● **LESETEXT**:
Birgit Eulberg, Michael Ott-Eulberg
I. Zweck der Nachlassverwaltung und Rechtsstellung des Nachlassverwalters
Rz. 204
Die Nachlassverwaltung dient – aus der Sicht eines Erben – in erster Linie der Abwehr einer Vollstreckung in das Eigenvermögen des Erben. Antragsberechtigt ist der Erbe, ferner jeder Nachlassgläubiger, auch wenn er zugleich Miterbe ist. Voraussetzung für die Anordnung der Nachlassverwaltung ist dann, dass die Befriedigung sämtlicher, nicht nur einzelner Nachlassgläubiger aus dem Nachlass gefährdet ist und dies entweder auf dem Verhalten des Erben oder auf seiner Vermögenslage beruht, § 1981 Abs. 2 S. 1 BGB.

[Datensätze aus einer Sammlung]

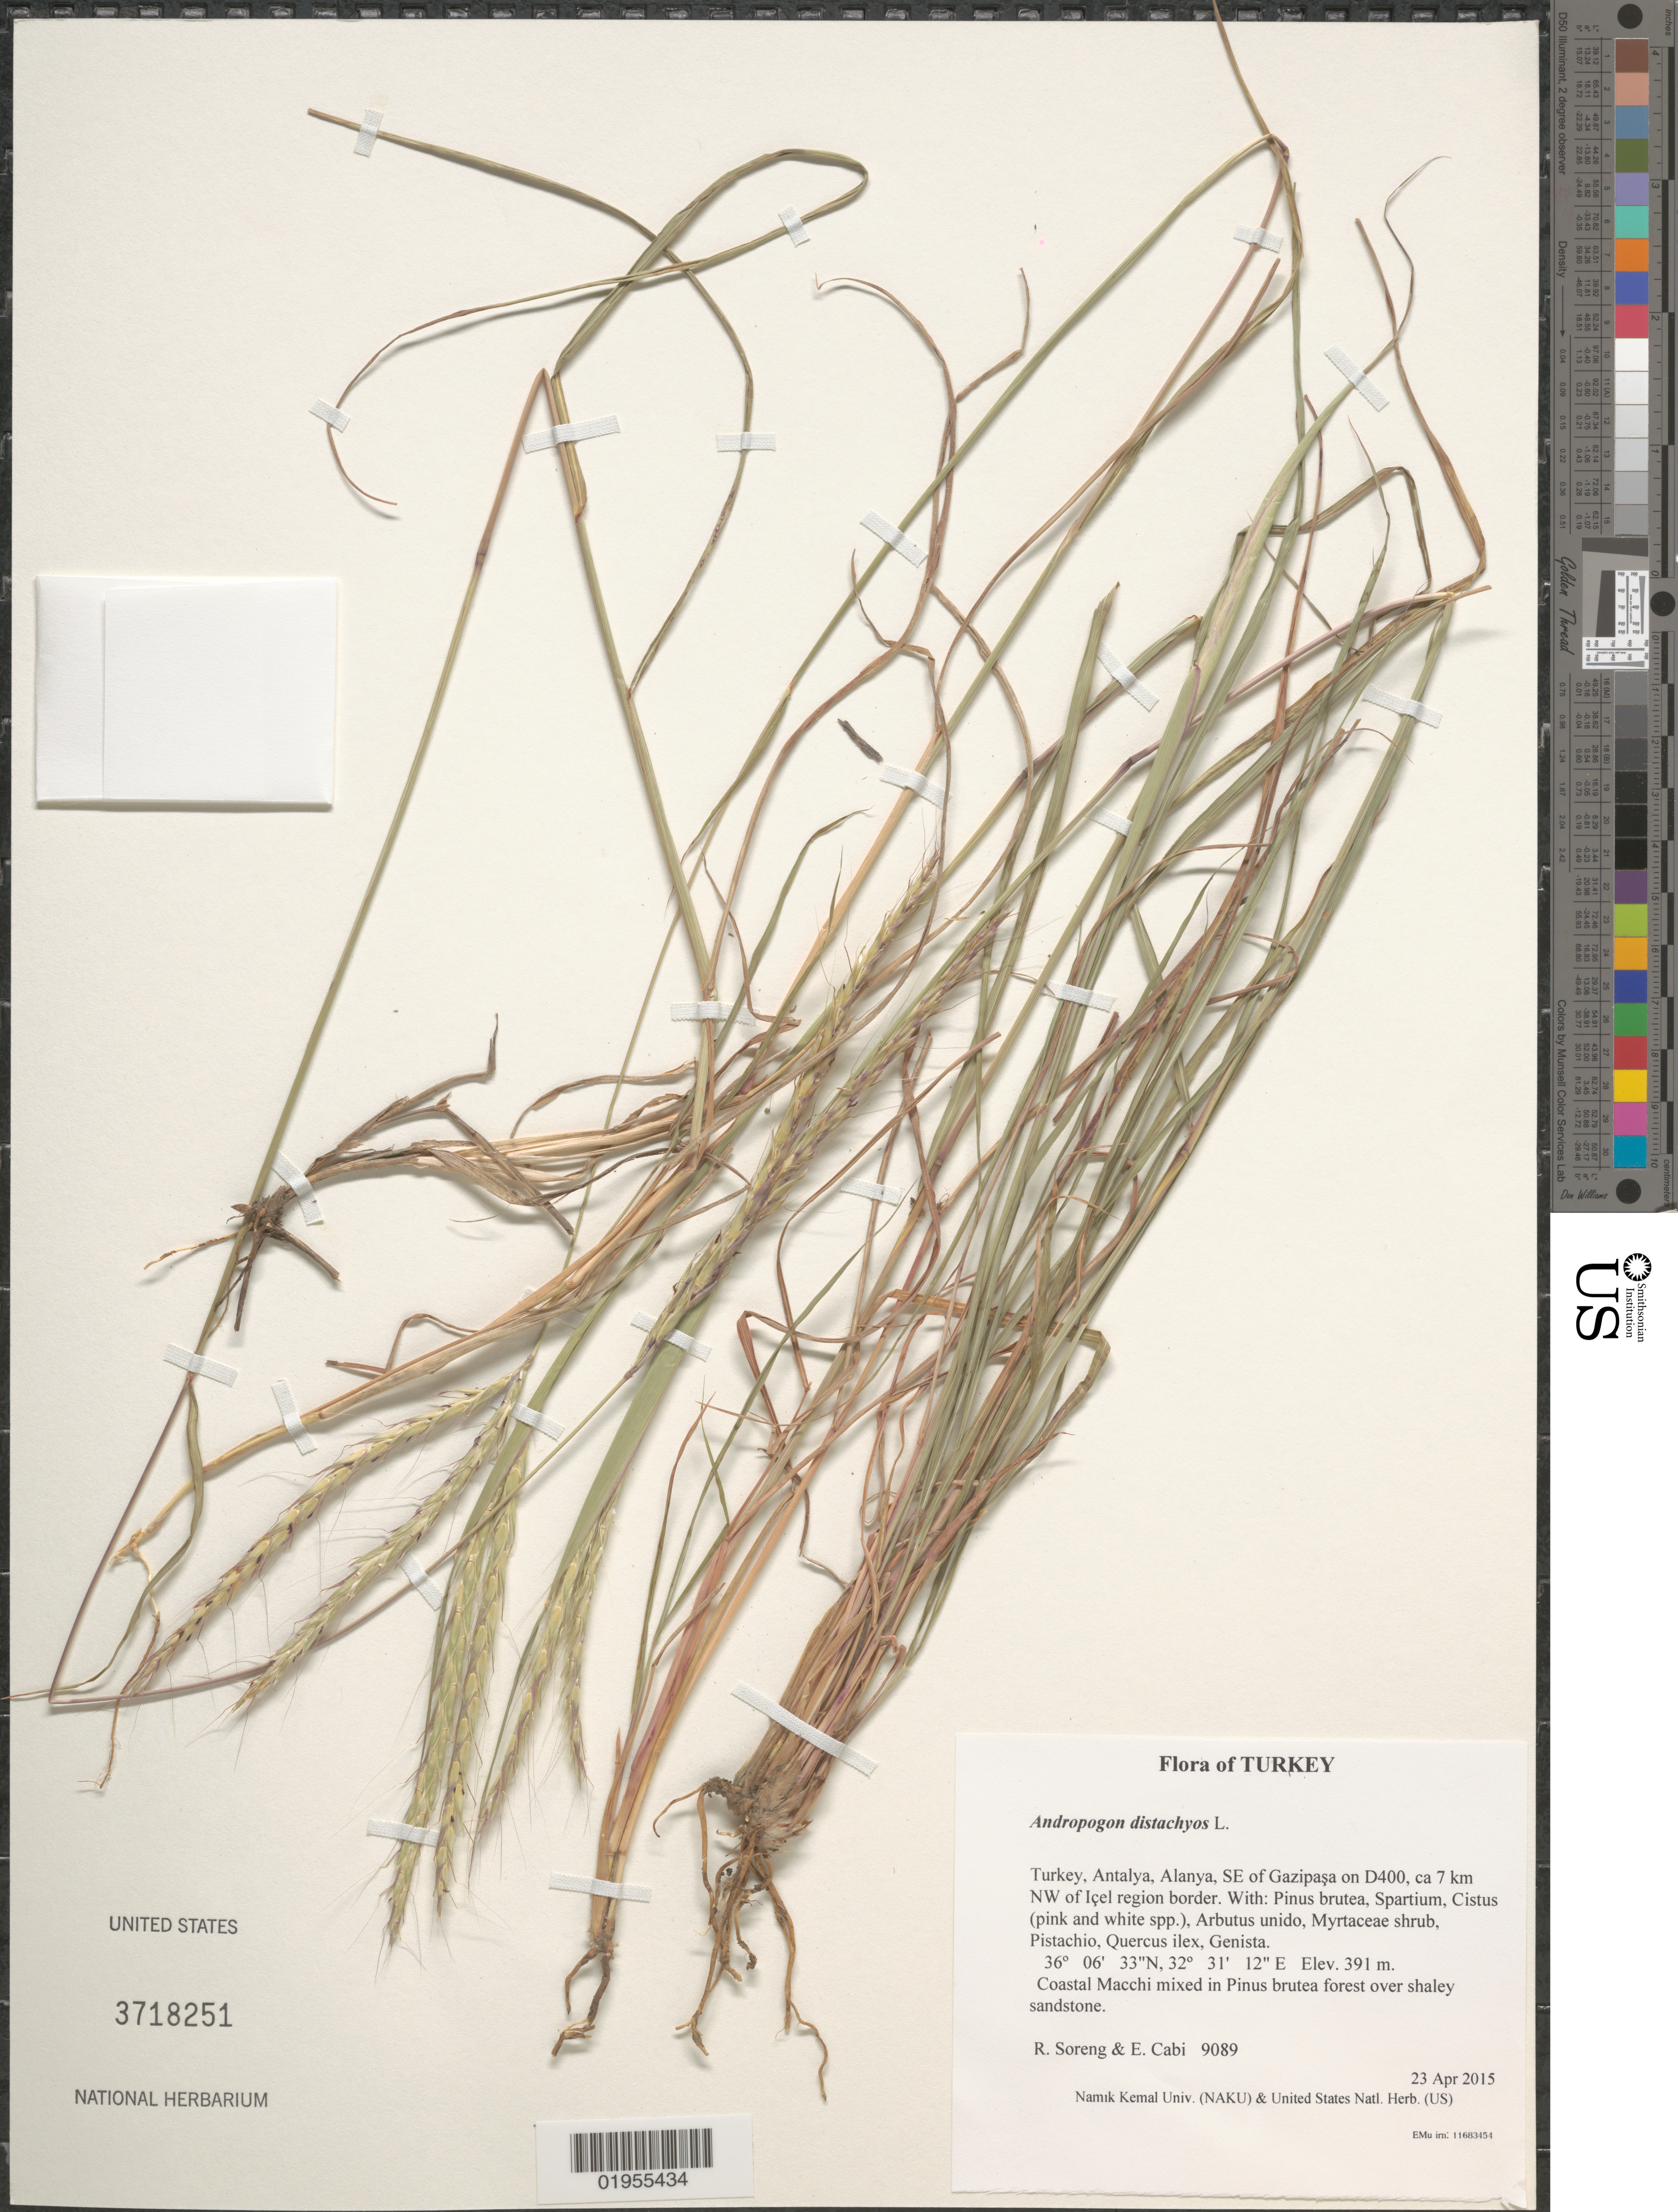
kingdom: Plantae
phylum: Tracheophyta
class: Liliopsida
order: Poales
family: Poaceae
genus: Andropogon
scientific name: Andropogon distachyos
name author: L.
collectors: R. J. Soreng & E. Cabi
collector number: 9089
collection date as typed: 2015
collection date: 2015-04-23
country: Turkey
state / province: Antalya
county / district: Alanya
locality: SE of Gazipasa on D400, ca 7 km NW of Icel region border.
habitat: Coastal Macchi mixed in Pinus brutea forest over shaley sandstone.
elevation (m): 391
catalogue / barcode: US 3718251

● **AUFGABE**: Übertragen Sie den Satz „Antragsberechtigt ist der Erbe, ferner jeder Nachlassgläubiger, auch wenn er zugleich Miterbe ist.“ aus dem Lesetext ins Englische. Die Daten haben keinen Bezug zum Lesetext.

● **RICHTIGE LÖSUNG**: The heir is entitled to file the application, as is any creditor of the estate, even if that creditor is also a co-heir.